A third periodic structure 54 is formed at a position which is adjacent to the first periodic structure 52 in one of the directions orthogonal to the periodic direction of the first periodic structure 52 (in the left direction of FIG. 15) and also adjacent to the second periodic structure 53 in the periodic direction of the first periodic structure 52 (in the longitudinal direction (downward direction) of FIG. 15).

The third periodic structure 54 has a plurality of protruded parts 54a and recessed parts 54b arranged alternately along the longitudinal direction of FIG. 15. That is, the periodic direction of the third periodic structure 54 is also formed in parallel to the periodic direction of the first periodic structure 52.

Further, the third periodic structure 54 is formed with a phase difference of 90° (−90° in FIG. 15) with respect to the first periodic structure 52 and a phase difference of 180° with respect to the second periodic structure 53.

A fourth periodic structure 55 is formed at a position which is adjacent to the first periodic structure 52 in the other direction being orthogonal to the periodic direction of the first periodic structure 52 (in the left direction of FIG. 15) and also adjacent to the third periodic structure 54 in the periodic direction of the first periodic structure 52 (in the longitudinal direction (downward direction) of FIG. 15).

The fourth periodic structure 55 has a plurality of protruded parts 55a and recessed parts 55b arranged alternately along the longitudinal direction of FIG. 15. That is, the periodic direction of the fourth periodic structure 55 is also formed in parallel to the periodic direction of the first periodic structure 52.

Further, the fourth periodic structure 55 is formed with a phase difference of 90° (+90° in FIG. 15) with respect to the first periodic structure 52 and a phase difference of 180° with respect to the third periodic structure 54.

A fifth periodic structure 56 is formed at a position which is adjacent to the first periodic structure 52 in the other direction being orthogonal to the periodic direction of the first periodic structure 52 (in the right direction of FIG 15) and also opposed to the second periodic structure 53 having the first periodic structure 52 interposed therebetween.

The fifth periodic structure 56 has a plurality of protruded parts 56a and recessed parts 56b arranged alternately along the longitudinal direction of FIG. 15. That is, the periodic direction of the fifth periodic structure 56 is also formed in parallel to the periodic direction of the first periodic structure 52.

Further, the fifth periodic structure 56 is formed with a phase difference of 90° (−90° in FIG. 1) with respect to the first periodic structure 52 and a phase difference of 180° with respect to the second periodic structure 53.

> _Data supplied_
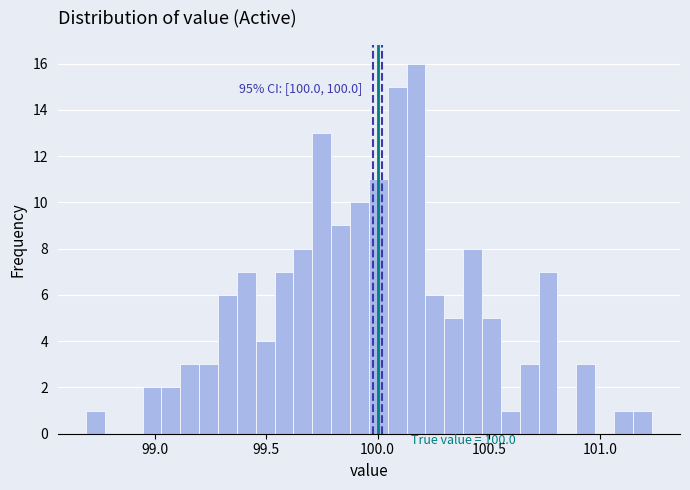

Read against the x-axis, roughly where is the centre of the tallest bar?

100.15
--
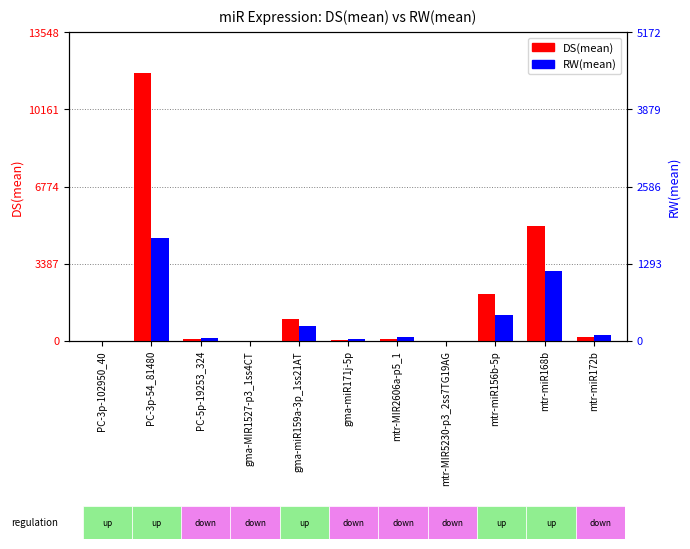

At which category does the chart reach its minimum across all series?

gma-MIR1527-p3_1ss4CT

> _Problems and tasks_
- 1) In the periodic structures passage, what is the phase difference between the fourth periodic structure 55 and the third periodic structure 54?
- 2) Transcribe the periodic structures passage from "Further, the fourth" up to and including "52 interposed therebetween.".
You won't need the lines for this.

> _Answers for the tasks_
- 1) 180°

- 2)
Further, the fourth periodic structure 55 is formed with a phase difference of 90° (+90° in FIG. 15) with respect to the first periodic structure 52 and a phase difference of 180° with respect to the third periodic structure 54.

A fifth periodic structure 56 is formed at a position which is adjacent to the first periodic structure 52 in the other direction being orthogonal to the periodic direction of the first periodic structure 52 (in the right direction of FIG 15) and also opposed to the second periodic structure 53 having the first periodic structure 52 interposed therebetween.